Exercise aim: In the entries that follow, find the line containing "TOR-179, priority: Menor -> Mayor"; from there, copy every line exactly through the line containing "[CI] Enable documentation".

************

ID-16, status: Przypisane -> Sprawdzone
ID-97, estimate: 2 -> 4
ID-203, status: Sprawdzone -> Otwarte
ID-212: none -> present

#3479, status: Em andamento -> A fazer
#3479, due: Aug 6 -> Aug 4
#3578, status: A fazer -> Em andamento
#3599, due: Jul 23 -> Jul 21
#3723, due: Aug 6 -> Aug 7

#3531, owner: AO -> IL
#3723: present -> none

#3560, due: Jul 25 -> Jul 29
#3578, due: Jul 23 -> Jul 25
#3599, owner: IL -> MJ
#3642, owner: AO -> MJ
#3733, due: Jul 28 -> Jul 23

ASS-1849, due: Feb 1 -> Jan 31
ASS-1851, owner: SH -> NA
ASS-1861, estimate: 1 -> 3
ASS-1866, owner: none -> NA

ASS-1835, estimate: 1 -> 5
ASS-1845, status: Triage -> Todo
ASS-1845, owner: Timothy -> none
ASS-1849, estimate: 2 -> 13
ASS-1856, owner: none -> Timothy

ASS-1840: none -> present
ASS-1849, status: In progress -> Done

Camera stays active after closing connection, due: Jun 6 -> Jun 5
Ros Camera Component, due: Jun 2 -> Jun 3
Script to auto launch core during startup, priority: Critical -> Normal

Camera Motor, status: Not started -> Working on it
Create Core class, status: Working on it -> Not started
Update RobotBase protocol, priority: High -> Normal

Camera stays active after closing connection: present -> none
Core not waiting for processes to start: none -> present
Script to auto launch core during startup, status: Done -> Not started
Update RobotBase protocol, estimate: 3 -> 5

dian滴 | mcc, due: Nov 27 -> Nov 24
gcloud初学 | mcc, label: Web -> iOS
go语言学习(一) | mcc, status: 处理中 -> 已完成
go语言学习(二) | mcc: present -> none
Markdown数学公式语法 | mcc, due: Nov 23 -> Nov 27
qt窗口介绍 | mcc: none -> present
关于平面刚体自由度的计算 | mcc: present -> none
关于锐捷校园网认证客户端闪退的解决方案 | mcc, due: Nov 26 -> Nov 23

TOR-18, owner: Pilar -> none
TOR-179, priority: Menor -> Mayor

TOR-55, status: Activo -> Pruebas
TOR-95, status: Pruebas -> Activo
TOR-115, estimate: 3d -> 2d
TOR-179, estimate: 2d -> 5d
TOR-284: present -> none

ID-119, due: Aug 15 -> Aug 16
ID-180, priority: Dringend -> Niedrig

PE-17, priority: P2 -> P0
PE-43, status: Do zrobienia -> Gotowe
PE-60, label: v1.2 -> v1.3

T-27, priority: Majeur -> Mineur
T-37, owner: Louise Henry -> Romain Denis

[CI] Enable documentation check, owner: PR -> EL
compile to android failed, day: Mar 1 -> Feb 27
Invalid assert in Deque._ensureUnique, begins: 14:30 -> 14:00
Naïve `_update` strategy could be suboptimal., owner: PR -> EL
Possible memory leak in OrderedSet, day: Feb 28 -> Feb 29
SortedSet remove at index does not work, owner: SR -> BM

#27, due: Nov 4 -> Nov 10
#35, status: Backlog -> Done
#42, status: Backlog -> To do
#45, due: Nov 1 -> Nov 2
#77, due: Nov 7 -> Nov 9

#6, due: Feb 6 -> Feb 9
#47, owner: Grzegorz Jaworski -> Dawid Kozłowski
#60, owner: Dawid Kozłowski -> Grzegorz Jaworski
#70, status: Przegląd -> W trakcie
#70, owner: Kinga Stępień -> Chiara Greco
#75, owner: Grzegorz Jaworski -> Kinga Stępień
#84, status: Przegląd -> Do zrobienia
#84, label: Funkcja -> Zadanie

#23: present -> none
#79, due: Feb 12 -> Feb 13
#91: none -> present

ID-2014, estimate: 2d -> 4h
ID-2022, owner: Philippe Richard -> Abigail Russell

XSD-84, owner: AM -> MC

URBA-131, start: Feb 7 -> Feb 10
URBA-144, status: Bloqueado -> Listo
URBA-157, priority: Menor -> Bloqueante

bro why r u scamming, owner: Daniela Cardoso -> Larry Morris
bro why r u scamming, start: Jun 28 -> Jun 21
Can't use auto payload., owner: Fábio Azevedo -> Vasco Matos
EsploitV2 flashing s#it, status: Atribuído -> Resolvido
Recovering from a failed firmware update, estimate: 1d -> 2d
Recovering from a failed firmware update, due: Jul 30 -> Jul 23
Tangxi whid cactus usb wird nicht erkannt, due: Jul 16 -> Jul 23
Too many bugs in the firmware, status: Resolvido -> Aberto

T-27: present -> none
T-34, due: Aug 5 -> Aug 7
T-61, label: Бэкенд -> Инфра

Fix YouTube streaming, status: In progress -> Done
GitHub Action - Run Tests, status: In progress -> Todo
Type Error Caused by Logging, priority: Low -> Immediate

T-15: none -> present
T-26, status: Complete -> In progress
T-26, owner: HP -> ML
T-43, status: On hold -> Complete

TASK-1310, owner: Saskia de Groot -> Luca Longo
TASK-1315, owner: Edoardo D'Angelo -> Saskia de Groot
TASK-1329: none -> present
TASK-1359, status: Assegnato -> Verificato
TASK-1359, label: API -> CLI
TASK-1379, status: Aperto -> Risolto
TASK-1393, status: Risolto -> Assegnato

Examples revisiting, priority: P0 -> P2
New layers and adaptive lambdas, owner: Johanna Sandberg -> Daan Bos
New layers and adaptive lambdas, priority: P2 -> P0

************

Response:
TOR-179, priority: Menor -> Mayor

TOR-55, status: Activo -> Pruebas
TOR-95, status: Pruebas -> Activo
TOR-115, estimate: 3d -> 2d
TOR-179, estimate: 2d -> 5d
TOR-284: present -> none

ID-119, due: Aug 15 -> Aug 16
ID-180, priority: Dringend -> Niedrig

PE-17, priority: P2 -> P0
PE-43, status: Do zrobienia -> Gotowe
PE-60, label: v1.2 -> v1.3

T-27, priority: Majeur -> Mineur
T-37, owner: Louise Henry -> Romain Denis

[CI] Enable documentation check, owner: PR -> EL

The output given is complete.